As contas públicas fecharam 2025 com saldo negativo, em razão, principalmente, do déficit do governo federal, que teve o crescimento das despesas maior que as receitas. Ou seja, apesar dos recordes de arrecadação, o governo mantém o descontrole sobre os gastos, e sem qualquer contrapartida para a sociedade. O setor público consolidado, formado por União, estados, municípios e empresas estatais, registrou déficit primário de R$ 55,021 bilhões no ano passado.
Na comparação com 2024, houve crescimento do rombo. Em 2024, as contas públicas fecharam o ano com déficit primário de R$ 47,553 bilhões.
As Estatísticas Fiscais foram divulgadas na sexta-feira (30) pelo Banco Central (BC) com a consolidação dos dados de dezembro de 2025.
O déficit primário representa o resultado negativo das contas do setor público (despesas menos receitas), desconsiderando o pagamento dos juros da dívida pública.
Esferas de governo
No ano passado, a conta do Governo Central teve déficit primário de R$ 58,687 bilhões ante resultado negativo de R$ 45,364 bilhões em 2024. O montante difere do resultado divulgado na quinta-feira (29) pelo Tesouro Nacional, de déficit de R$ 61,69 bilhões, porque o BC usa uma metodologia diferente, que leva em conta a variação da dívida dos entes públicos.
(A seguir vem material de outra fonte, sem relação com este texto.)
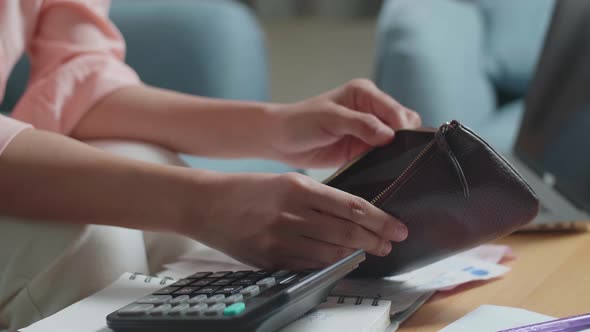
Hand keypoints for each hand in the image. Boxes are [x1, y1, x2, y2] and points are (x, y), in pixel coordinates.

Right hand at [186, 172, 407, 269]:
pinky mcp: (271, 258)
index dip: (379, 219)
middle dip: (375, 239)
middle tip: (391, 242)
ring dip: (357, 254)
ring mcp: (280, 238)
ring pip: (331, 252)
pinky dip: (330, 264)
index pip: (350, 206)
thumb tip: (352, 214)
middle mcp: (292, 213)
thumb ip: (317, 198)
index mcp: (298, 187)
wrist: (207, 203)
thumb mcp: (285, 182)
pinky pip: (309, 265)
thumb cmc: (248, 190)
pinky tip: (342, 262)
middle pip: (346, 231)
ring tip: (372, 252)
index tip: (396, 226)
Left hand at [268, 79, 420, 167]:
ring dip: (396, 153)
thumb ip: (360, 124)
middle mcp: (371, 109)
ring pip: (397, 142)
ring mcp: (369, 131)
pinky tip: (383, 171)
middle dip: (404, 140)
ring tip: (390, 165)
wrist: (281, 140)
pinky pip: (384, 157)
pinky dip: (386, 163)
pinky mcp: (363, 149)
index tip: (396, 144)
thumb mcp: (330, 118)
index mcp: (365, 93)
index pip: (396, 110)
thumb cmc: (301, 122)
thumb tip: (389, 136)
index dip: (401, 127)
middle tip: (395, 157)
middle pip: (404, 124)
De acordo com o Tesouro, as contas do Governo Central foram pressionadas pelo crescimento de gastos. Do lado da receita, a arrecadação recorde de 2025 impediu um déficit mais alto. Em termos reais, a receita líquida cresceu 2,8% (R$ 64,3 bilhões), enquanto a despesa avançou 3,4% (R$ 79,1 bilhões.
Para reduzir o déficit das contas públicas, os governos regionais – estaduais e municipais – contribuíram com aumento no superávit, fechando 2025 em R$ 9,537 bilhões, contra resultado positivo de R$ 5,885 bilhões em 2024.
As empresas estatais federais, estaduais e municipais – excluídas dos grupos Petrobras e Eletrobras – também contribuíram para o aumento do rombo das contas consolidadas, com o resultado negativo de R$ 5,871 milhões em agosto. Houve redução, entretanto, em comparação a 2024, quando o déficit chegou a R$ 8,073 bilhões.
A despesa com juros ficou em R$ 1 trilhão no ano passado, um recorde com esses gastos, segundo o BC. Houve um aumento nominal em relação aos R$ 950,423 bilhões registrados em 2024.
Dívida pública
A dívida líquida do setor público – balanço entre o total de créditos e débitos dos governos federal, estaduais e municipais – chegou a R$ 8,311 trilhões em 2025, o que corresponde a 65,3% do PIB, o maior percentual da séria histórica. No ano anterior, o percentual da dívida líquida em relação ao PIB estava em 61,3% (R$ 7,220 trilhões).
O crescimento se deve, em especial, ao déficit nominal do mês, aos juros nominais apropriados e à apreciação cambial de 11,1% no ano. Como o país é credor em moeda estrangeira, um aumento do dólar significa aumento da dívida líquida.
Em 2025, a dívida bruta do governo geral (DBGG) – que contabiliza apenas os passivos dos governos federal, estaduais e municipais – chegou a R$ 10,017 trilhões ou 78,7%, com aumento em relação ao ano anterior – R$ 8,984 trilhões ou 76,3% do PIB. Assim como o resultado nominal, a dívida bruta é usada para traçar comparações internacionais.